「でも、それで目が覚めたんだ。俺には、俺のできることを探そうって。そのとき雛乃さんから飴玉と喝をもらって前を向けたように、生きていくうちに壁に当たった人たちに甘いものを提供して、相談にのれるような、そんな場所を作りたいって思ったんだ。できれば、人間であろうとあやかしであろうと、生まれもった見た目や性質が何であろうと、そんな枠組みから解放される空間にしたかった」


 まさかミーコさんが言っていた坂部くんがこのお店を始めるに至った経緯が、祖母が発端になっていただなんて思わなかった。
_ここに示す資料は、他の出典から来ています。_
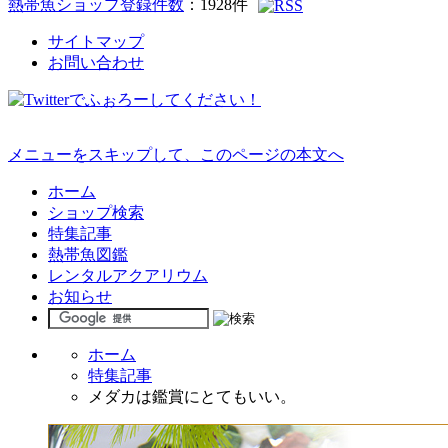
熱帯魚ショップ登録件数
：
1928
件
サイトマップ
お問い合わせ
メニューをスキップして、このページの本文へ
ホーム
ショップ検索
特集記事
熱帯魚図鑑
レンタルアクアリウム
お知らせ
ホーム
特集記事
メダカは鑑賞にとてもいい。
 人間であろうとあやかしであろうと、生まれもった見た目や性質が何であろうと、そんな枠に囚われない場所を作ろうと思ったのは、きっと坂部くんがあやかしの世界と人間の世界で感じた生きづらさからきているのだろう。

 そんな坂部くんが作った場所だから、ここ、寄り道カフェは居心地がいい場所なのかもしれない。 


「……綾乃は、雛乃さんのことあまり好きじゃないのか?」

 私の反応があまりに意外だったのか、坂部くんは眉を下げて私に問いかける。


「……好きじゃないというか、苦手、かな……。おばあちゃん、昔から厳しくて……」

「まぁ、確かに厳しい人だよな。でも他人のためにエネルギー使って怒れるってすごいことだと思うよ」

「……そうだね。うん」

 坂部くんやミーコさんの話を聞いてから、今更ながらに私の祖母を見る目は大きく変わった。